Sunday, April 10, 2011
Over the past couple of weeks the main topic of discourse between family and friends alike has been the tragic, brutal and inexcusable beating of Bryan Stow a 42-year-old Paramedic and father of two who is currently in a medically induced coma and is hanging on for dear life. His only offense was wearing a Giants jersey to this year’s season opener at Dodger Stadium.
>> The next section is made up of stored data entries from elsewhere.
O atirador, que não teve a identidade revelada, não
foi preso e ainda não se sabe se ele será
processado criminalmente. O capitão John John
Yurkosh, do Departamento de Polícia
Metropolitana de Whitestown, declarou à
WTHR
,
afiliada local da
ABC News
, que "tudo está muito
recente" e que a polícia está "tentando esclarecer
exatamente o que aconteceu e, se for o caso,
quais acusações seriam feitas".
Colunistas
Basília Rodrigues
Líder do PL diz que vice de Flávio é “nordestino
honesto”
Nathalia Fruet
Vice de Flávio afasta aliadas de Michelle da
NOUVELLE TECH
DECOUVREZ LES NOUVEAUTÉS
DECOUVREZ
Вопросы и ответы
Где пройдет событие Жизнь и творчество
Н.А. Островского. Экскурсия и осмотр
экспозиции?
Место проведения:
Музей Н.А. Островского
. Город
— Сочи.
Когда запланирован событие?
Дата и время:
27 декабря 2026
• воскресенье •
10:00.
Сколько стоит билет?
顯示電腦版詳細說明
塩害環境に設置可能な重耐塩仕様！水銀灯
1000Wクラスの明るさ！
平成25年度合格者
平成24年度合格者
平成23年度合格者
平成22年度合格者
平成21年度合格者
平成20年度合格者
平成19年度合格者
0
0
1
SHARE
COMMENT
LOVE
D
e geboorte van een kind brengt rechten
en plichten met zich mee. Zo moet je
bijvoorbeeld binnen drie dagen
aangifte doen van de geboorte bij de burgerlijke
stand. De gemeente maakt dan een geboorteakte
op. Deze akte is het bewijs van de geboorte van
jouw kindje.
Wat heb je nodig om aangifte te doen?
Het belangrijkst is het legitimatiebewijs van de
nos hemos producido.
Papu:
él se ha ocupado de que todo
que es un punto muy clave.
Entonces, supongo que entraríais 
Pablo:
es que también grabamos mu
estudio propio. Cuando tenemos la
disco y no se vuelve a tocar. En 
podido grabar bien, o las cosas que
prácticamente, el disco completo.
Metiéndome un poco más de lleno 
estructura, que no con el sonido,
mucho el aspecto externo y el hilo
These types of incidents at Chavez Ravine that used to be considered isolated seem to be happening with more regularity. Catching a ballgame with friends, while cheering for your favorite team and eating a Dodger Dog is as American as Apple Pie, and for all intents and purposes was a great way to spend a day. Nowadays however, cheering for the Dodgers has taken a back seat to ridiculing and insulting anyone who isn’t. Before writing this post I typed in “Dodger Stadium Fights” on You Tube and was taken aback with what I saw and heard. The types of insults that were flying around were off the charts and were aimed at anyone, man, woman or child. It seems as though that some unruly Dodger fans are determined to pick up where the Raider Nation left off.
Being a proud Angelino for almost 30 years now, I have been to my fair share of Dodger games and have enjoyed every one. I have even attended Dodger games in San Francisco with friends in full Dodger regalia without incident. Does that mean that Giant fans are any better than Dodger fans? Not at all. I know it’s not fair to judge an entire city by the actions of the inane few. Unfortunately, in the world of 24-hour news that is updated by the minute negative headlines are what garners the most attention. I am all for supporting and cheering for your favorite teams with great zeal. One can bleed Dodger Blue without having to make opposing fans bleed in the literal sense. When leaving the ballpark one should say, “what a great game” not “well at least nobody got killed or beat up.”
During the many conversations I had about what occurred on opening day, one question kept coming to mind. “What would you have done if you saw this happening to someone?” I don’t expect anyone to put his or her own life at risk to help a total stranger, but the one thing that I hope no one does when confronted with this type of moral dilemma is nothing at all.